▶ [Activity 1] Reproduce the passage from the algorithmic game theory decade review verbatim. Start at the words "The end of the" and end after "algorithmic game theory.".
▶ [Activity 2] Continue the algorithmic game theory decade review from the point where it stops.

▶ [Document excerpt]
AGT decade in review

The end of the decade is always a good opportunity to look back on every aspect of our lives, and this blog gives me a forum to do so for the field of algorithmic game theory.

At the beginning of the decade there were scattered attempts to model and study issues related to the Internet using a combination of computer science with game theory or economic theory.   By the end of a decade a full blown academic discipline has emerged with its own language (game-theory + information economics + algorithms + complexity), it’s own conferences (EC, SAGT, WINE — but no journals), graduate courses, a steady stream of  PhD’s (some who have won awards for their dissertation), and in general a pretty lively community.  I would say that this field has been quite warmly accepted by the theoretical CS community, by the AI community, and by the Game-Theory community, but has not yet won the hearts or minds of many economists, and is just now starting to be embraced by the Networking community.      Despite the rather common language used in this border between economics, game-theory, and computation, there are still pretty well distinguished sub-communities according to the “land of origin”: theoretical CS, AI, or Networking (with a much smaller number of new immigrants from the lands of economics or game theory.)

▶ [Exercise data]

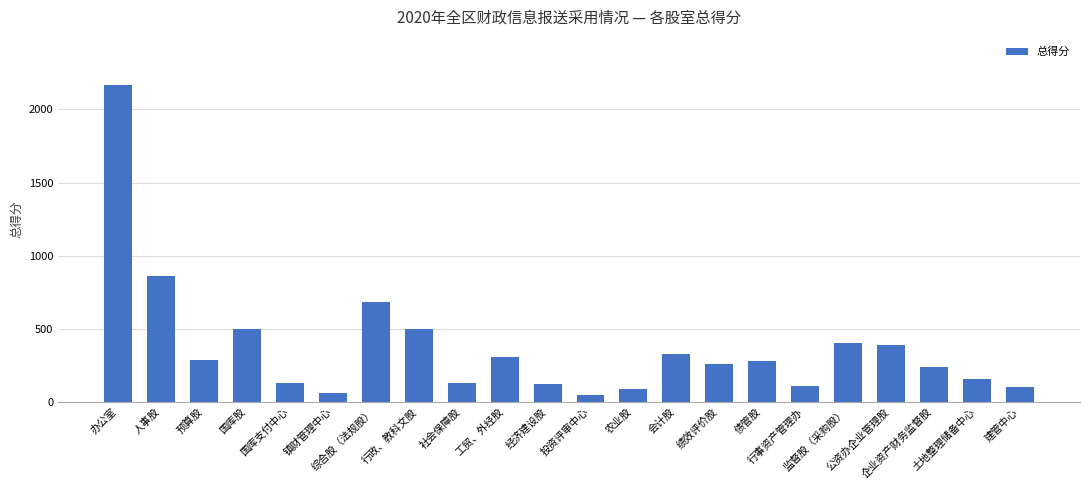

What value does the data have at 绩效评价股?

260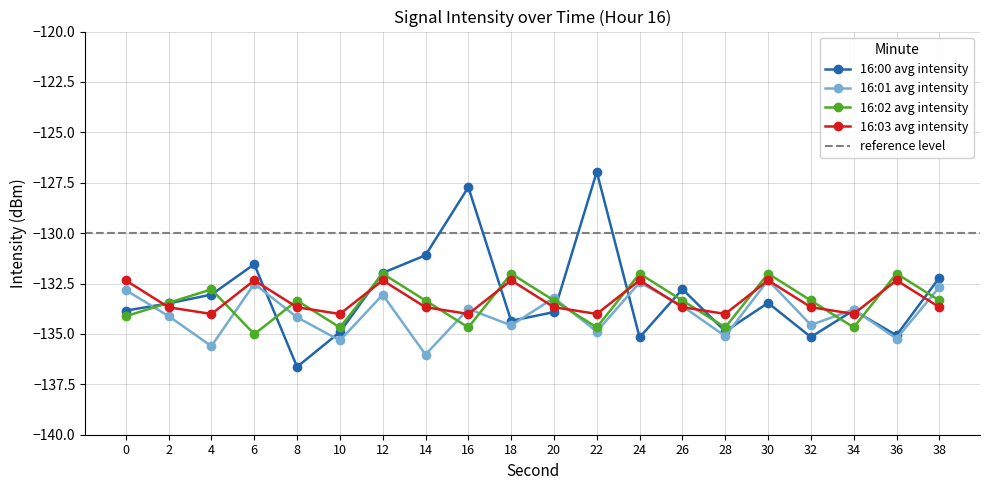

Is it true that 16:02 avg intensity equals -218.8 at 12?

False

▶ [Output 1]
The end of the decade is always a good opportunity to look back on every aspect of our lives, and this blog gives me a forum to do so for the field of algorithmic game theory.

▶ [Output 2]
It is quite clear that this research community is currently mostly of a CSey “piranha culture” where packs of researchers quickly devour a problem, each of them taking a small bite that is immediately sent to a conference.  Given the initial availability of low hanging fruit in this uncharted territory this culture seems to have served the field well, despite its many shortcomings.  At this point AGT seems to have become rather faddish (in the appropriate communities, that is), which calls for increased diligence in evaluating new research.

So what did we have in AGT this decade?

Much work during this decade has gone into determining the computational complexity of various types of equilibria in games and in markets.    The class PPAD has been pointed as the complexity of many of these problems, and in particular of the problem of finding a Nash equilibrium.  This last result by Daskalakis, Goldberg, and Papadimitriou and Chen and Deng gets the “AGT result of the decade” award.  While there are still open problems regarding the complexity of equilibria, especially in markets, it seems to me that — in the limited sense of pinpointing the right complexity class — most of the picture is understood at this point, with the most significant remaining open problem being the computation of approximate Nash equilibria.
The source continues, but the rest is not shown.